__WHAT IS BEING ASKED__
Edit the records from the line with "i dei nostri centri in Tanzania." up to and including the line with "caldo. Instancabile, si dedica con" by replacing "mensa scolastica" with "cucina scolastica", leaving all else unchanged. Return only those lines.

-.-.-

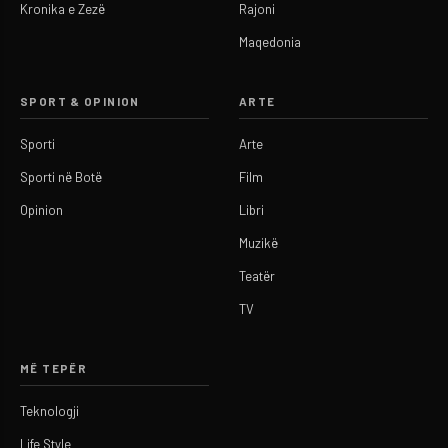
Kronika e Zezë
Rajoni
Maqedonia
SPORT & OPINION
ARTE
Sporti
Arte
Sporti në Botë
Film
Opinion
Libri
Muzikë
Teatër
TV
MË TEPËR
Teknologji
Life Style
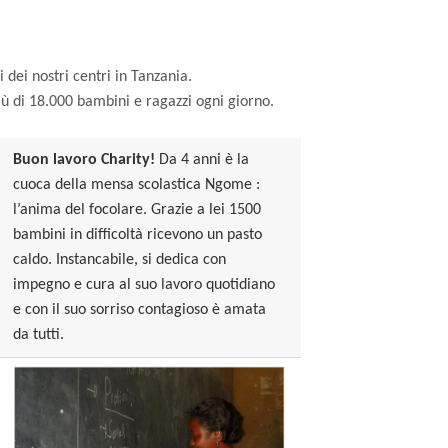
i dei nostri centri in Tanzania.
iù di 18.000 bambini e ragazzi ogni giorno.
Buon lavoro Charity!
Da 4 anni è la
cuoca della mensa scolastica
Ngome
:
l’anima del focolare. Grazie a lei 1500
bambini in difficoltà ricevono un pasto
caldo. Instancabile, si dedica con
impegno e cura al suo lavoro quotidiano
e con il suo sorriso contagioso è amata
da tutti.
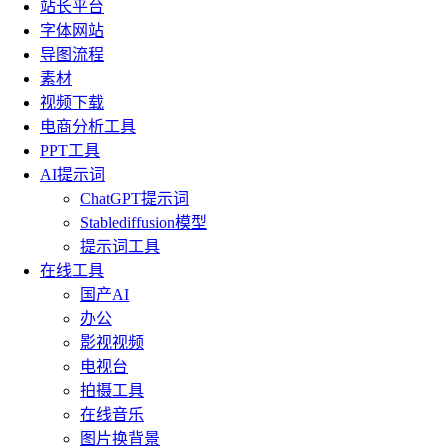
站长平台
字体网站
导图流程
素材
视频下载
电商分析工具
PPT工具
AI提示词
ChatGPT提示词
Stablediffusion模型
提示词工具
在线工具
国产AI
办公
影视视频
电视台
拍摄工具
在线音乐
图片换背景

-.-.-

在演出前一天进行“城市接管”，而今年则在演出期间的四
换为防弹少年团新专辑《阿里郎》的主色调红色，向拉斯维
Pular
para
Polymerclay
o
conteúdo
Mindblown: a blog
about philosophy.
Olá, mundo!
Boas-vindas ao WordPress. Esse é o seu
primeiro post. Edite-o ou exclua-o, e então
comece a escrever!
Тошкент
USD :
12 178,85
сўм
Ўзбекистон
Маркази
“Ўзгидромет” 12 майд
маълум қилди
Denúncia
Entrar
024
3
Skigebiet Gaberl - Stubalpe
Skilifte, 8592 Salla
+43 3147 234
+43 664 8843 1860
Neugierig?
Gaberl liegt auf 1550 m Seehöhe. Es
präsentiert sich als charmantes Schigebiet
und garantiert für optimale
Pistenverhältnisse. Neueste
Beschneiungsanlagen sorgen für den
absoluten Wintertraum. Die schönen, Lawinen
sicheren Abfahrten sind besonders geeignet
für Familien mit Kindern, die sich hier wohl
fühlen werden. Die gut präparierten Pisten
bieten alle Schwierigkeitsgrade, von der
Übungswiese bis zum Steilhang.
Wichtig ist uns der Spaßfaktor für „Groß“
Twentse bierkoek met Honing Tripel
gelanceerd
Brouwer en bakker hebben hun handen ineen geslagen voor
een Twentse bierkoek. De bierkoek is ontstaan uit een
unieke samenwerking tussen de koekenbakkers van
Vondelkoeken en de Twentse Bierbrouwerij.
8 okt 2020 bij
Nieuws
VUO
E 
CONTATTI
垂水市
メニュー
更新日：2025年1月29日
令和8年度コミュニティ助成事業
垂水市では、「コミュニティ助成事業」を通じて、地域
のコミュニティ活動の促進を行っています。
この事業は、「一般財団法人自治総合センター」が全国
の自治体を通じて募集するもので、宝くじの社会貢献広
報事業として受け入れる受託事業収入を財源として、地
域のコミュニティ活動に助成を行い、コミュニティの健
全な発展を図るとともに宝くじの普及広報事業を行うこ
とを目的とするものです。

-.-.-

__REPLY__
i dei nostri centri in Tanzania.
iù di 18.000 bambini e ragazzi ogni giorno.
Buon lavoro Charity!
Da 4 anni è la
cuoca della cucina scolastica
Ngome
:
l’anima del focolare. Grazie a lei 1500
bambini in difficoltà ricevono un pasto
caldo. Instancabile, si dedica con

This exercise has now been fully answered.